## Task description
The lines below should be written out again in full, exactly as they are.

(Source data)
————————
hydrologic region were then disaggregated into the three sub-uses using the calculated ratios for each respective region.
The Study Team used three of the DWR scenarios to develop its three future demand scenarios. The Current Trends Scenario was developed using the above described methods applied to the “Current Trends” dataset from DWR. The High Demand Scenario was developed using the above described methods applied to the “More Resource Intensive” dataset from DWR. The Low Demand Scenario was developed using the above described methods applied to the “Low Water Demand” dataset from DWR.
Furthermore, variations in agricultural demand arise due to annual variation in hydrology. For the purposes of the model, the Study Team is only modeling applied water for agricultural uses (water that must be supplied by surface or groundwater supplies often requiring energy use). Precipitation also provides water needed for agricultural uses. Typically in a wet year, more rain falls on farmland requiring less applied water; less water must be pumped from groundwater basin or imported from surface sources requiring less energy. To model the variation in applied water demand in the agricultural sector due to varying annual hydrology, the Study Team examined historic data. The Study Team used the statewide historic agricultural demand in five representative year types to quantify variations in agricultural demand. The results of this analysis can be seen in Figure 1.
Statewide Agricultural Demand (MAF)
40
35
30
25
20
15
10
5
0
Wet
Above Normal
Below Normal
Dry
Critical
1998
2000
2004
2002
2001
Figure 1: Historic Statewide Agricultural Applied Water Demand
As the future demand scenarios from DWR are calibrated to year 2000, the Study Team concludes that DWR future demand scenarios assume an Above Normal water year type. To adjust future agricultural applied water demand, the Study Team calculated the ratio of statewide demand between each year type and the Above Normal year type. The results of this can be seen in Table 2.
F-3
————————
## Response to this exercise
hydrologic region were then disaggregated into the three sub-uses using the calculated ratios for each respective region.
The Study Team used three of the DWR scenarios to develop its three future demand scenarios. The Current Trends Scenario was developed using the above described methods applied to the “Current Trends” dataset from DWR. The High Demand Scenario was developed using the above described methods applied to the “More Resource Intensive” dataset from DWR. The Low Demand Scenario was developed using the above described methods applied to the “Low Water Demand” dataset from DWR.
Furthermore, variations in agricultural demand arise due to annual variation in hydrology. For the purposes of the model, the Study Team is only modeling applied water for agricultural uses (water that must be supplied by surface or groundwater supplies often requiring energy use). Precipitation also provides water needed for agricultural uses. Typically in a wet year, more rain falls on farmland requiring less applied water; less water must be pumped from groundwater basin or imported from surface sources requiring less energy. To model the variation in applied water demand in the agricultural sector due to varying annual hydrology, the Study Team examined historic data. The Study Team used the statewide historic agricultural demand in five representative year types to quantify variations in agricultural demand. The results of this analysis can be seen in Figure 1.
Statewide Agricultural Demand (MAF)
40
35
30
25
20
15
10
5
0
Wet
Above Normal
Below Normal
Dry
Critical
1998
2000
2004
2002
2001
Figure 1: Historic Statewide Agricultural Applied Water Demand
As the future demand scenarios from DWR are calibrated to year 2000, the Study Team concludes that DWR future demand scenarios assume an Above Normal water year type. To adjust future agricultural applied water demand, the Study Team calculated the ratio of statewide demand between each year type and the Above Normal year type. The results of this can be seen in Table 2.
F-3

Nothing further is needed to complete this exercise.